Crystal Pistol said...

I had a cousin who didn't speak much English. He used to wail,

"Mary threw me with a rock!"

What he actually wanted to say was,

"Mary threw a rock at me!"

That story doesn't really make sense here but I wanted to share it anyway.

Mary Aalgaard, Play off the Page said...

Can the "to" or "for" be implied in this sentences? Is it a word order thing? Maybe we like Yoda talk could switch?

Play off the Page

Jack said...

Wow girl, you talk wayyy too much, but still you seem cool. you're awesome, take care.

Theresa Milstein said...

I think those kind of sentences have more to do with voice. She poured coffee vs. she poured herself some coffee have a different sound.

But what do I know. I come here for answers. I guess if the goal is to spare words, the first one is better, but not necessarily more correct.

Allen Garvin said...

"He poured himself a cup of coffee."

That's totally grammatical, and has been for centuries. In Anglo Saxon, there was an explicit dative case inflection that would have indicated the object and recipient, but as English lost its inflections around the 12th and 13th centuries, sentence positioning took over its role. Thus, basically, in , noun2 is the object and noun1 is the recipient. I don't think the person is objecting to the reflexive pronoun; they seem to be willfully trying to impose some imagined, extragrammatical rule on the sentence.

It's possible they're not a native speaker of English. German speakers, for instance, expect a dative inflection. Any native speaker of English should have no problems at all with the sentence.

Most of the time, letting one's ear be the guide is the most reliable method of what's grammatical. For formal writing, of course, additional rules are required, but informally you almost never hear native speakers making any real grammatical mistakes.

Allen Garvin said...

oops, I enclosed my examples in less-than and greater-than symbols, which the commenting system took to be html tags. I meant that in the case -transitive verb- -noun1- -noun2-, noun2 is the object and noun1 the recipient. This has been a grammatically correct construction since since Chaucer.

cestlavie22 said...

I think that reviewer has the case of the erroneous "for". This was a pet peeve of a college English teacher of mine. The rule always was if the sentence makes sense without the word for- remove it from the sentence- it does not add anything hence it is erroneous.

Jo-Ann said...

My sense is that it's not strictly correct. "Pouring himself" literally reads as if he has been somehow liquefied and is able to position himself into a bottle and tip himself out (which is kind of a neat trick and what a genie might do). But it's not the way most people would understand the term.

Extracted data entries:
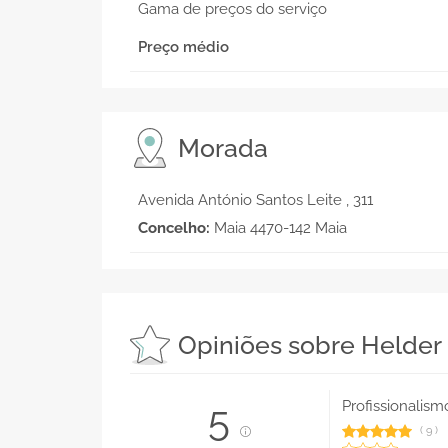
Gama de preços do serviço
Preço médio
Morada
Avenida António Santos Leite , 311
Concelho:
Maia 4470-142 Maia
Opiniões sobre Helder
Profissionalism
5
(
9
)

--

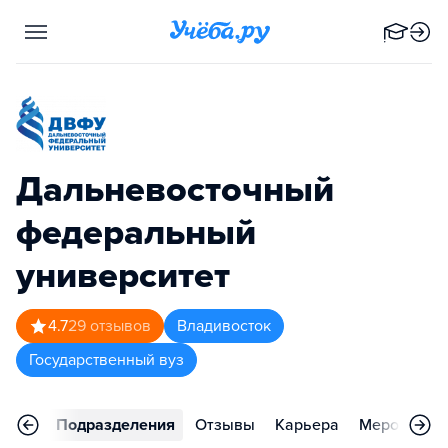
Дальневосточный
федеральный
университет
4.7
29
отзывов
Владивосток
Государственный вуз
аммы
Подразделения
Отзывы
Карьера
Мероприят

### [WHAT YOU NEED TO DO]
Continue the comment thread about the grammar of "He poured himself a cup of coffee" from the point where the text stops. The entries were taken from a source unrelated to the comment thread.

### [RESULT]
Rules of grammar exist so we can communicate in a standardised manner, and reduce ambiguities/ misunderstandings. But, as I said, most people understand "pouring himself" to mean "pouring for himself". And the former is smoother and less clunky than the latter... so it's serving its purpose.

So what if it's not how a purist might construct it? Language evolves, new words appear in the dictionary every year, old ones are taken out. I believe that the same should apply to grammar. If it communicates the same message to all who read/ hear it, then it is doing its job. It's correct.

I'll bet the reviewer still sighs at split infinitives. And I aim to boldly split infinitives that no one has split before....

Allen Garvin said...

Here's a little longer discussion of the form: http://en.wikipedia.org/wiki/Ditransitive_verb

Standard English has two forms which are essentially the same: the double object construction (he poured himself a cup of coffee) and the prepositional object construction (he poured a cup of coffee for himself). The latter is a little more flexible, as regards placement within a sentence, but the meaning for both is the same.

You can find an exhaustive discussion on the former, including the rare ambiguities and some dialectal variants, in Larson's 1988 paper on the subject, handily available here:

http://semlab5.sbs.sunysb.edu/~rlarson/larson88do.pdf

Lynda R Young said...

The thing with language is that it's an evolving monster and common useage tends to end up being the rule... even if it starts out incorrect.

Talli Roland said...

I always feel certain until I'm confronted by someone who seems equally certain they're right!It's similar to staring at a certain word for too long: you start to question if it's *really* spelled like that.

James Garcia Jr. said...

My dear friend, I have had too much wine tonight to second-guess my captain on this deal. Hell, I wouldn't second-guess you while completely sober. You've probably forgotten more rules than I ever learned!
Have a great week!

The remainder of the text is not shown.